Problems to work on>
(a) From the post about showing off the North of Tyne region, reproduce the passage word for word, beginning at the words "I guess that" and stopping after "the Westminster bubble.".
(b) Extend the post about showing off the North of Tyne region, picking up right after its final sentence.

Showing off our region

We’re at least 280 miles from London.  It’s a long way however you travel.  3 hours by train, 6 hours by car and 27 hours by bike.  But we’re even further in terms of media focus.  The Westminster Bubble is obsessed with political manoeuvrings in Westminster.  Try and get them to cover the creation of thousands of jobs in the North of Tyne, and they’re not interested. 

I guess that cuts both ways.  The impression of London from here can be skewed.  Many see it as a place of opportunity – career advancement, global HQs, the hub of media, arts and culture.  The reality also includes extortionate rents and long commutes. 

On Thursday I had a chance to correct the imbalance.  I showed Adrian Wooldridge, The Economist’s political editor around the North of Tyne.  He was keen to get out of the Westminster bubble. 

I love showing off our region.  Our beautiful coastline, fascinating history, and vibrant culture.  But most of all I love the stories of the people.  We are resilient, entrepreneurial, and passionate.  Too many lack opportunity, though.  We need jobs.  My role as Mayor of the North of Tyne Combined Authority is to fix that.  Removing the barriers that stop people flourishing. 

I took him to visit the Cedarwood Trust in the Meadow Well.  Run by Wayne Dobson and Alison Cunningham, it’s a charity and community centre.  There’s a food club – not a food bank – that sells low cost food.  And with funding from the North of Tyne, they help adult learners get the skills to earn a decent living.  Retraining people on their terms, building confidence and self-esteem.  Our visitor from London was struck by way people’s dignity was a priority.

Raw data>

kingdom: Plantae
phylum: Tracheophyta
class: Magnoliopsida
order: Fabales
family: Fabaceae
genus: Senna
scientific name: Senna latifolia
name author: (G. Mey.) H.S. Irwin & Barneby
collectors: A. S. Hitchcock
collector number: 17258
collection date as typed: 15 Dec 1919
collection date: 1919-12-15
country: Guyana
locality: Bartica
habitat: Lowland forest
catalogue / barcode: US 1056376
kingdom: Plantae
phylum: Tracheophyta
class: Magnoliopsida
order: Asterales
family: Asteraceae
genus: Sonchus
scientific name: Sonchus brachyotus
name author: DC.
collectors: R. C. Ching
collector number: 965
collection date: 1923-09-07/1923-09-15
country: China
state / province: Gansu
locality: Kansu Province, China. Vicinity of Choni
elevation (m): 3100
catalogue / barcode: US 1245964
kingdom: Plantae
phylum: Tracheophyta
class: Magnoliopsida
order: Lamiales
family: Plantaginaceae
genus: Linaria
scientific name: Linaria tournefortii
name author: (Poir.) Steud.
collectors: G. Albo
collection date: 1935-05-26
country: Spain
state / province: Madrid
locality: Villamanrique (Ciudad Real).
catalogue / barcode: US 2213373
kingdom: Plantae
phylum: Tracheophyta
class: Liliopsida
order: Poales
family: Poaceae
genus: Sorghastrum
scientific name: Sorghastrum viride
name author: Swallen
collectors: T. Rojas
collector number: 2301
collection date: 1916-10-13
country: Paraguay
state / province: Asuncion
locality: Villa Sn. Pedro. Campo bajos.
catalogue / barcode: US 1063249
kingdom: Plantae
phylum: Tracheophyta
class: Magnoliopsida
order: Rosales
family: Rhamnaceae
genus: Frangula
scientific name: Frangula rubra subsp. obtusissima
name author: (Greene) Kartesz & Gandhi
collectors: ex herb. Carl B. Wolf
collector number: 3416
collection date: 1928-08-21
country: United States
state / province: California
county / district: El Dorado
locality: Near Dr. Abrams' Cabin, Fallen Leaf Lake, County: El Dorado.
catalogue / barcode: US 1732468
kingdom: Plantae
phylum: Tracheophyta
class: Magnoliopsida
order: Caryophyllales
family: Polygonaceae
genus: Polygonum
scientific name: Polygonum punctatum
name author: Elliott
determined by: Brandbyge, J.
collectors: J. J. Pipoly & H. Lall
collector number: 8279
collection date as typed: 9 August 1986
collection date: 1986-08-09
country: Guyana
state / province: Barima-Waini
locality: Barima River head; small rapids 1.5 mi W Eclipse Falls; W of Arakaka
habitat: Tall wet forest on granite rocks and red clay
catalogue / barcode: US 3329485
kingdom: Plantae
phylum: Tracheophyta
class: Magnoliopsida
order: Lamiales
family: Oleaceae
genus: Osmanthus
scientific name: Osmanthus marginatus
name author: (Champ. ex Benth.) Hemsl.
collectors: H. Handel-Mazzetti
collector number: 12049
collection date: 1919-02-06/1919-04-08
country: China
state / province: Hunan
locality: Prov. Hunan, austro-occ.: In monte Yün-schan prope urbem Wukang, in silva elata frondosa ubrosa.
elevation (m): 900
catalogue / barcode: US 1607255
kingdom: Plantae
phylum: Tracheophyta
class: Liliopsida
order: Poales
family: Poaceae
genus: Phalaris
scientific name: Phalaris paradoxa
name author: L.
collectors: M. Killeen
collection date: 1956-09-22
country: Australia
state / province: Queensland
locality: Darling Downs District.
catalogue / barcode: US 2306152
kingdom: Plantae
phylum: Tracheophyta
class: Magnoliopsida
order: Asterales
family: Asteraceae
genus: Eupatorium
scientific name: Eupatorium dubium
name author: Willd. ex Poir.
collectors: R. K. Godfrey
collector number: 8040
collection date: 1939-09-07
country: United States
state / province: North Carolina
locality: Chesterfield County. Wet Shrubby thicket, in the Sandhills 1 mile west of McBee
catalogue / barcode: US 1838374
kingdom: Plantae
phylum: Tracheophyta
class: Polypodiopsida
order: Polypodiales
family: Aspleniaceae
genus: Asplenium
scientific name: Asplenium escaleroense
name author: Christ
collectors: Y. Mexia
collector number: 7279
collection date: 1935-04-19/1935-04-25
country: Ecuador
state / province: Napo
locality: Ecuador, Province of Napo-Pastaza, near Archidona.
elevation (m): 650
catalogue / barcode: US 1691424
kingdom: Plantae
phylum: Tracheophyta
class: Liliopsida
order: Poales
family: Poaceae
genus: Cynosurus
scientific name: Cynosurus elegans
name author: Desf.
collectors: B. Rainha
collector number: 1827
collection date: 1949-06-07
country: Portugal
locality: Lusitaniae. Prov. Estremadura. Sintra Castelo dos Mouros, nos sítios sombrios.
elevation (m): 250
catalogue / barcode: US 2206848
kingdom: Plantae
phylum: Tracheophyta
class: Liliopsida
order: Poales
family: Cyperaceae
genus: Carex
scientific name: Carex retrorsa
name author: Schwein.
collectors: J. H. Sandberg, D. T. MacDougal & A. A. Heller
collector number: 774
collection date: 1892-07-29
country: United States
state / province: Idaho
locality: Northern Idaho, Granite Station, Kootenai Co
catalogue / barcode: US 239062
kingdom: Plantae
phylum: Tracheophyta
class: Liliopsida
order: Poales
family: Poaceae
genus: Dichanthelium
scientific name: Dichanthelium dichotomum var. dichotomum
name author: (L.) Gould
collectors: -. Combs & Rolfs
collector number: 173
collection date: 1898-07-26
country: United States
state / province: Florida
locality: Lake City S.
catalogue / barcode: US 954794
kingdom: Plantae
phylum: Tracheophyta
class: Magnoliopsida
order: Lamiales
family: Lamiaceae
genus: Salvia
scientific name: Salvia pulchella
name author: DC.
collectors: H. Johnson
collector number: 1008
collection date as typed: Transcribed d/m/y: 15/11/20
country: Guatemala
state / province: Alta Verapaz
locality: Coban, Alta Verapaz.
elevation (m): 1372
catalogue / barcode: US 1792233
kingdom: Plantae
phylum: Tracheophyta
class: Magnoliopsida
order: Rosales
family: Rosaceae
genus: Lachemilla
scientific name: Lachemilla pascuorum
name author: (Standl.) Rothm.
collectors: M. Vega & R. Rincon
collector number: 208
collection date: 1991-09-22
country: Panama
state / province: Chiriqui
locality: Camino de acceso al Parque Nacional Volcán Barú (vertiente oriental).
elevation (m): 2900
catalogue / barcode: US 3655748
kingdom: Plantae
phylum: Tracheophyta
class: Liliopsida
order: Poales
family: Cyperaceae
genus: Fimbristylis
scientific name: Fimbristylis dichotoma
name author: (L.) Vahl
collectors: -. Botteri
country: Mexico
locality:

Answers for the tasks>
(a)
I guess that cuts both ways.  The impression of London from here can be skewed.  Many see it as a place of opportunity – career advancement, global HQs, the hub of media, arts and culture.  The reality also includes extortionate rents and long commutes. 

On Thursday I had a chance to correct the imbalance.  I showed Adrian Wooldridge, The Economist’s political editor around the North of Tyne.  He was keen to get out of the Westminster bubble.

(b)
Next, we visited Phil Souter & colleagues at Proctor & Gamble’s Advanced Circular Economy Project in Benton.  It’s a partnership with the North of Tyne, P&G, universities and local firms, developing cleaning products that use less heat and water.  Last year Rhona, the R&D Vice President pitched it to me.  She was really up-front, and told me her colleagues had said, “Don’t waste your time.  Nothing happens for years if you talk to government.”  Well, within months the project was up and running, creating high-paying high-tech jobs.  That’s the strength of devolving power out of London, to regional Mayors. 

We visited BritishVolt.  Company Chairman, Peter Rolton, and his colleague Charlotte, drove us round the site.  It is monumental in every way.  Size.  Jobs.  Scale of ambition.  And social and environmental responsibility.  We’re working with BritishVolt to provide the training opportunities to make sure those 3000 jobs go to local people. 

Next to Transmission Dynamics in Cramlington.  They use both human and artificial intelligence to solve complex engineering problems.  Like smart bolts which fit on offshore wind turbines.  It used to be that an engineer would have to sail out to the turbines to check all the bolts were within tolerances.  With the smart bolts this can be monitored from land.  It’s cheaper and saves time and fuel.  Adrian asked development director Jenny Hudson what difference it made having a Mayor.  “There’s someone to focus investment on our region’s strength – offshore renewables.  It means businesses like ours can grow”.  We spoke about the Catapult, our offshore wind projects, and how clean energy will replace our coal-dependent past. 

Our last visit was to Verisure, a global security firm now based near Longbenton.  Kevin Croft was one of the directors I met when we persuaded them to set up here.  “Why did you come here rather than London?” Adrian asked him.  “The people are friendlier.  It’s really true.  And loyal – we want long term development of our staff.  Plus I could by a four bedroom house with a garden for two-thirds the price of my 2 bedroom flat in London.” 

Adrian had never looked round our region in depth before.  He knew it wasn’t all whippets and flat caps, but he wasn’t expecting to see such innovation and potential.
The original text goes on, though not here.